** Source extract follows **

People exaggerate the predictive power of genetic
data, and they don't trust insurance companies. A statement from
the Association of British Insurers (ABI) that research results
will not be used, and need not be declared, would be very helpful.
"Research" would need careful definition, but discussion
among geneticists suggests this is not an insuperable problem.
2. To your knowledge, what scientific evidence
have those involved in the area (Government, insurers, regulatory
bodies etc) based their decisions upon, and how reliable is it?
There is a widespread belief that insurance
companies often make decisions based on inadequate scientific
data (Low, King & Wilkie, BMJ 117:1632-5; 1998; for a US perspective
see Wertz, Health Law Review 7: 7-8). The ABI Code of Practice
should prevent this, and most alleged examples are undocumented.
The ABI has agreed among themselves a list of 7 conditions for
which test results could be used to modify premiums; this selection
appears arbitrary. Any decision on which diseases should be considered
must be left to a body independent of the industry and indeed
at arms length of Government.
As regards regulatory bodies, GAIC requires
very detailed scientific justification for all proposals, which
are then subject to thorough external review (though they may
well need to pay reviewers professional fees to keep up this level
of reviewing). The example of Huntington disease, which involves
the most clear-cut scientific issues, shows just how demanding
a proper review of complex subjects like cancer susceptibility
will be. It is doubtful that collecting data on low-penetrance
(susceptibility) genes will be approved by GAIC.
Multifactorial diseases, where a gene confers
an increased susceptibility to a disease (but is not the only
component), are of little if any relevance for life insurance.
Screening for such diseases will only be undertaken where there
is evidence for a clear beneficial "treatment" of those
at risk eg diet or blood pressure reducing drugs for heart disease.
In such cases the increased risk of those individuals identified
as genetically susceptible can be brought down to more or less
normal level. Since the insurance industry is interested in a
50 per cent increased risk or greater, any genetically identified
component of multifactorial disease susceptibility should, especially
if targeted with prevention, be of no interest for life insurance.
3. How effective do you feel the current
regulatory system is?

** End of Source extract **

▶ Exercise requirements:
[1] Using the extract on genetic data and insurance, answer each question:
(a) On how many conditions has the ABI agreed that test results could be used to modify premiums?
(b) What level of increased risk is the insurance industry interested in?
(c) Which disease is said to involve the most clear-cut scientific issues?
[2] Decide whether each statement agrees with the extract on genetic data and insurance. Answer yes or no, and quote the words that decide it.
(a) Most alleged examples of insurers relying on inadequate scientific data are documented.
(b) GAIC requires very detailed scientific justification for all proposals.
(c) Multifactorial diseases are highly relevant for life insurance.
These rows come from a separate source.

** Record extracts follows **

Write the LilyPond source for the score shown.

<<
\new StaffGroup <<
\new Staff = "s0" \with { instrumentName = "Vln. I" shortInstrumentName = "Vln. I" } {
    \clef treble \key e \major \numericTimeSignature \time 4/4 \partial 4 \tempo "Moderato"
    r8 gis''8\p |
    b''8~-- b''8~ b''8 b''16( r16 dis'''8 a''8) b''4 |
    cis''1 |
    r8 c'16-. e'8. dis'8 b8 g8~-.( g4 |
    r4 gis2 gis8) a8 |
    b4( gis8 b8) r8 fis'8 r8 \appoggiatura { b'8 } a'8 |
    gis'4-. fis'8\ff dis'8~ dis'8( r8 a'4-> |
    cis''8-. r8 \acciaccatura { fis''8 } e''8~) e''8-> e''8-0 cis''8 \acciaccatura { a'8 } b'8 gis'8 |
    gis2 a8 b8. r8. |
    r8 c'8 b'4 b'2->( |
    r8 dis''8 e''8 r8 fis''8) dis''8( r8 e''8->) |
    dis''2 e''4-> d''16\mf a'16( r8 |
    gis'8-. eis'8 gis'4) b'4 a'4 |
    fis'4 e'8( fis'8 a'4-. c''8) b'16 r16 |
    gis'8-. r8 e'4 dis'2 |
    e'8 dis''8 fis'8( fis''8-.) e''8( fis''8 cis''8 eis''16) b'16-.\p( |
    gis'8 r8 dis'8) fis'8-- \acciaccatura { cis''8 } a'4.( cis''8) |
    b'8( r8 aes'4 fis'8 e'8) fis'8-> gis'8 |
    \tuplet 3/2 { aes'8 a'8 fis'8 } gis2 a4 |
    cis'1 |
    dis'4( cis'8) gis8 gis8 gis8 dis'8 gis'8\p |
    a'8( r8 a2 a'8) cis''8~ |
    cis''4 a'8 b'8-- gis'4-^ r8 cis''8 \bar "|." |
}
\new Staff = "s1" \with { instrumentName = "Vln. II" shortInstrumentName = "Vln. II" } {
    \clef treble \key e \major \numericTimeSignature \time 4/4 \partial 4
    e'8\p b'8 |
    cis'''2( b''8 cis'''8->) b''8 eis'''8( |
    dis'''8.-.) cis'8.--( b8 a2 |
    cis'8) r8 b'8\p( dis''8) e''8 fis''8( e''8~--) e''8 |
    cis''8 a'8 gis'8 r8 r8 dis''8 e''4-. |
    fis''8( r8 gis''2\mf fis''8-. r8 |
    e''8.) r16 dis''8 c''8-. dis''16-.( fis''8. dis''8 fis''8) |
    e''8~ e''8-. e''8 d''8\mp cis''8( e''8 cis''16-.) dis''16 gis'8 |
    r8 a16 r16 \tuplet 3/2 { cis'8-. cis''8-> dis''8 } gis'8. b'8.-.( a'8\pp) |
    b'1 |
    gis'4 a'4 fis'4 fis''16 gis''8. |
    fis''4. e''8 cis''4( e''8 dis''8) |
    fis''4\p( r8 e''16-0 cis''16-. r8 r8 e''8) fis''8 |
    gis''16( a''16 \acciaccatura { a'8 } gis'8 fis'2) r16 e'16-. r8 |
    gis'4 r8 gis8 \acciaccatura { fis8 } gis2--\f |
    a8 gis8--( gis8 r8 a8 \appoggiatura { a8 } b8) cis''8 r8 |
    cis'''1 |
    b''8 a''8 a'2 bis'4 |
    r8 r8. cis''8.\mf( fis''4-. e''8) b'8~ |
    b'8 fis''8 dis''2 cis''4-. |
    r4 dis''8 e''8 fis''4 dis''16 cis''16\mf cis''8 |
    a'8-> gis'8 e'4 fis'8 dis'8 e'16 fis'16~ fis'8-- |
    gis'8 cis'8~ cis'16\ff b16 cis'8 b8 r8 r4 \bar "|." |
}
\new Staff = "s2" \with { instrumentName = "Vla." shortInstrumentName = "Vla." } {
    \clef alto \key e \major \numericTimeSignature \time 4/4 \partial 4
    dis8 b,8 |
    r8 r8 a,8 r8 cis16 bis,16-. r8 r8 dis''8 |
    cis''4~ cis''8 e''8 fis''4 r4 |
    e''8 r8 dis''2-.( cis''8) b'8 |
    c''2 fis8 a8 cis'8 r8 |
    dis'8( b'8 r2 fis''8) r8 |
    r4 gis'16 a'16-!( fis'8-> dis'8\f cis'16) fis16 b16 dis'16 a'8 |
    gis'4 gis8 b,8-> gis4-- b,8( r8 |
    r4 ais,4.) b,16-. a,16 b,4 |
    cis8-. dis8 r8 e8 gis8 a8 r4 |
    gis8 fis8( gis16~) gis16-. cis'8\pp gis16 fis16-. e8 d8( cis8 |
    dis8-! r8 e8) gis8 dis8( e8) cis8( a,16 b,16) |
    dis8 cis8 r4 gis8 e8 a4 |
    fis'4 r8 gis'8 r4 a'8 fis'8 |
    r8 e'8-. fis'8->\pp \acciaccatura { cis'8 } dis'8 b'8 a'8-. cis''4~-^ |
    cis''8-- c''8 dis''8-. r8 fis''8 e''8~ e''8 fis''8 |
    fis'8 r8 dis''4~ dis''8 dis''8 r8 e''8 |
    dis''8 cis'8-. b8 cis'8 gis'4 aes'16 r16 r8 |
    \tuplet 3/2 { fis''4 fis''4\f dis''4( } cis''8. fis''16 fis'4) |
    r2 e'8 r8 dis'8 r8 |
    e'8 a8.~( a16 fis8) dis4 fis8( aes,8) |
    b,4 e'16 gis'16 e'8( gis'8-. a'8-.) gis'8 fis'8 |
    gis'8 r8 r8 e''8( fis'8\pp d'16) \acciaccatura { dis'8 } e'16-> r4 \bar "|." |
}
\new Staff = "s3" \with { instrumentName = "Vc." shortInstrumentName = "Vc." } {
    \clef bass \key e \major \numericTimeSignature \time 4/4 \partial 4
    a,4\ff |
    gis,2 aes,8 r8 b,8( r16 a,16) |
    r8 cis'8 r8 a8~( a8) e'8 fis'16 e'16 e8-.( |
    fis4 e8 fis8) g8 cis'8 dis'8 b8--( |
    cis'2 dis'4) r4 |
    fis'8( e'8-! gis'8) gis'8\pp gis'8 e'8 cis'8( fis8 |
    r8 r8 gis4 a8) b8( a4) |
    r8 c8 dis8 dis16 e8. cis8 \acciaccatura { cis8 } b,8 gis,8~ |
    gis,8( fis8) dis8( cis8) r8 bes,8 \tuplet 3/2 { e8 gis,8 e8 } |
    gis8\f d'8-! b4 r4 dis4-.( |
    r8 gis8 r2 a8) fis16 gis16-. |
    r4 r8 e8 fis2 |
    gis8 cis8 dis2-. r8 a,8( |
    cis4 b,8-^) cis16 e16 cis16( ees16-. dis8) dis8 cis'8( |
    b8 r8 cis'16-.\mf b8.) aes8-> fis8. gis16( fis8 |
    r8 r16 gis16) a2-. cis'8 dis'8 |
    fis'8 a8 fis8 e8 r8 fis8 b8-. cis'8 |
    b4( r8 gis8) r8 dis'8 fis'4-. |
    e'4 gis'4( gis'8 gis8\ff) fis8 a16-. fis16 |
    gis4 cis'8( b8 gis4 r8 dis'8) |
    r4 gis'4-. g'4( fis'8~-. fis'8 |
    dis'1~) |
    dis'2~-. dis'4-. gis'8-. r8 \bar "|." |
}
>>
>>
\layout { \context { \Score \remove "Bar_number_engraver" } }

** End of Record extracts **

▶ Solution set:
[1]
(a) 7 conditions.
(b) A 50 per cent increased risk or greater.
(c) Huntington disease.

[2]
(a) No: "most alleged examples are undocumented."
(b) Yes: "GAIC requires very detailed scientific justification for all proposals"
(c) No: "are of little if any relevance for life insurance."